Passage given:
──────────────────────────────
As pension schemes struggle with data on modern slavery in global chains, corporate engagement takes the lead in the battle to tackle social issues.

While the pensions industry has made remarkable progress in both rhetoric and actions around climate change, the environmental, social and governance umbrella is not a wonder elixir to fix all the issues facing institutional investors.

Human trafficking does not garner the same level of attention as carbon emissions or net-zero pledges, yet it makes up an intrinsic part of ESG’s commitments, and the pensions world has a part to play in understanding and overcoming the issue.

Supply chain proliferation

Some companies in which pensions are invested will have data about the first tier of the supply chain, but very few will be able to trace products beyond that

Andrew Adams, CCLA

Modern slavery is embedded within supply chains, the products we buy and the services we use, yet remains mostly hidden to us.

The UN’s Sustainable Development Goals, which act as a backbone to many ESG efforts across the financial sector, outline the necessity to eradicate human trafficking, and “take immediate and effective measures” to see its eradication and to see an end to child labour by 2025.

Yet, 40.3m people are living in some form of modern slavery, according to the UN’s International Labour Organization. Many of them work in the production of core products, such as coal, corn, cocoa and cotton — materials that end up being used by companies in which we invest and the products we buy.

While the rise of ESG has made it easy to screen high carbon-emitting companies, it is substantially more difficult to remove human trafficking from investment allocations.

Data deficit

One reason is the shortcoming in data. It is well understood that ESG data can be problematic — an issue as relevant to human trafficking as it is to carbon emissions.
──────────────────────────────
Recorded information:

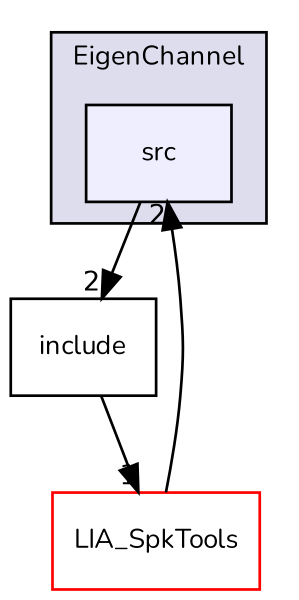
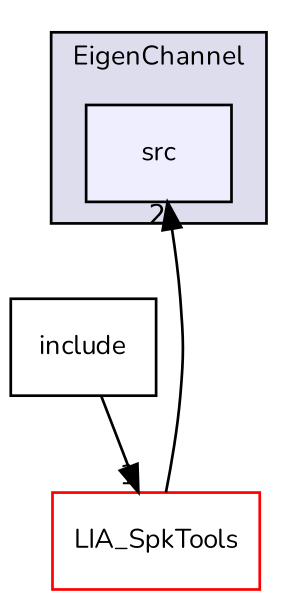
  digraph {
    compound=true
    fontname=Nunito
    node [fontname=Nunito fontsize=10 shape=box style=filled]
    edge [fontname=Nunito headlabel=2 labeldistance=1.5 labelfontname=Helvetica labelfontsize=10]
    n1 [fillcolor="#eeeeff" label=src pencolor=black]
    n2 [label=include style=""]
    n3 [color=red fillcolor=white label=LIA_SpkTools]
    subgraph cluster_1 {
      bgcolor="#ddddee"
      fontsize=10
      label=EigenChannel
      pencolor=black
      n1
    }
-   n1 -> n2
    n2 -> n3 [headlabel=1]
    n3 -> n1
  }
──────────────────────────────
To be done:
1. List the core products that the passage on modern slavery says many people in modern slavery work to produce.
2. Count the lines of the rows that contain the string "headlabel", and give only the number.

The replies:
1. coal, corn, cocoa, cotton

2. 2